What to do
Reproduce the listing below from the line with "country: ES" up to and including the line with "latitude: 30.0092", leaving out the pictures.

Material provided
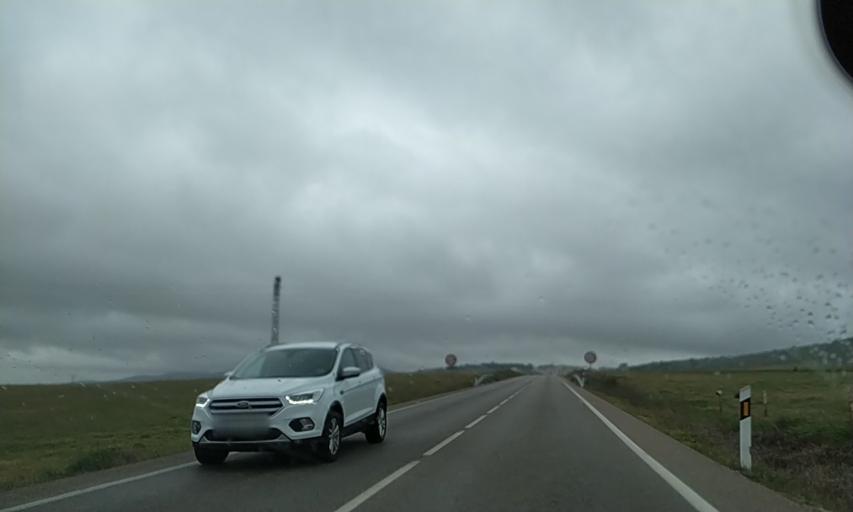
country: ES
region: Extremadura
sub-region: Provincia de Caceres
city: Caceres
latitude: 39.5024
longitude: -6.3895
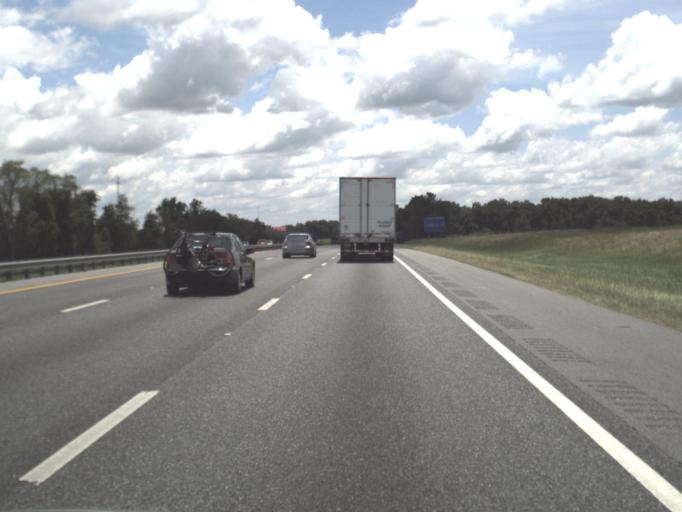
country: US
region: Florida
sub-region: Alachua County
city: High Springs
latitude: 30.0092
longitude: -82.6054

==

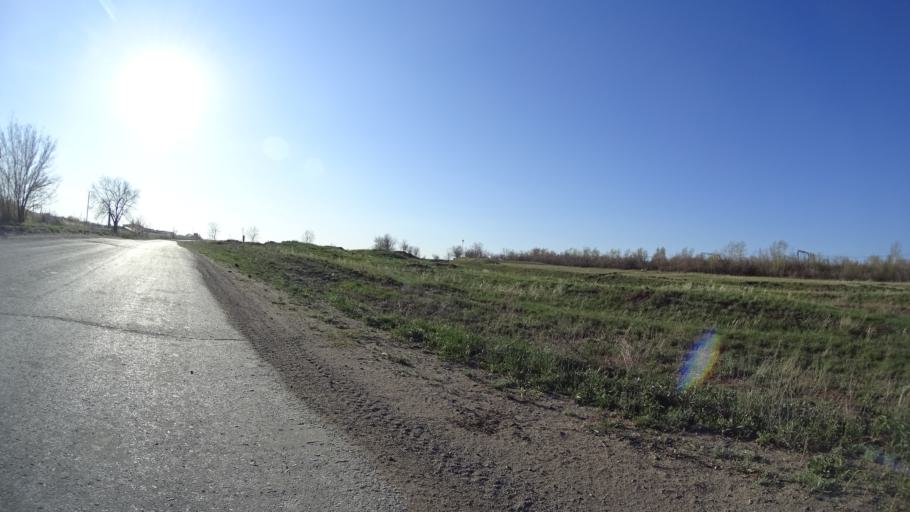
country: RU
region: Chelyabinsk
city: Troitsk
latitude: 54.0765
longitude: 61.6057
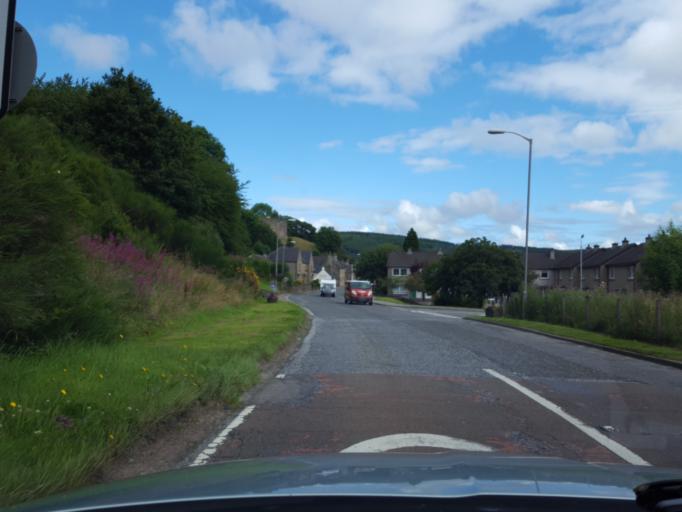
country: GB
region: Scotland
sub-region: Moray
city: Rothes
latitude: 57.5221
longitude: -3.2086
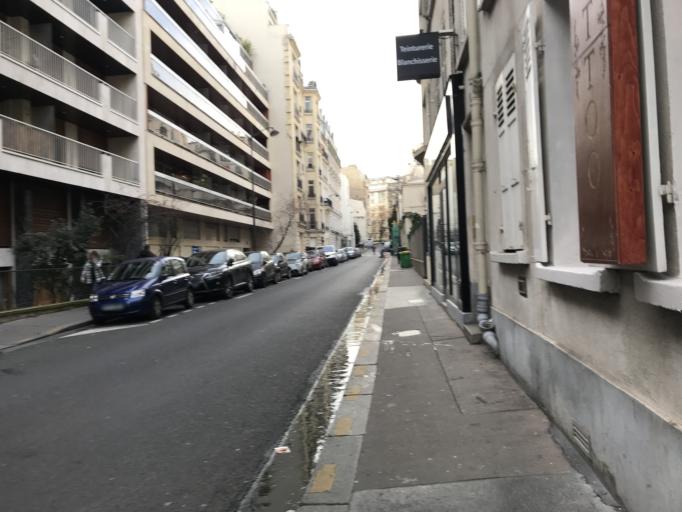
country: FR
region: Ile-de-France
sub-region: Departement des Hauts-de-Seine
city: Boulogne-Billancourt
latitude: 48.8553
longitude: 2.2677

Result below
country: ES
region: Extremadura
sub-region: Provincia de Caceres
city: Caceres
latitude: 39.5024
longitude: -6.3895
country: US
region: Florida
sub-region: Alachua County
city: High Springs
latitude: 30.0092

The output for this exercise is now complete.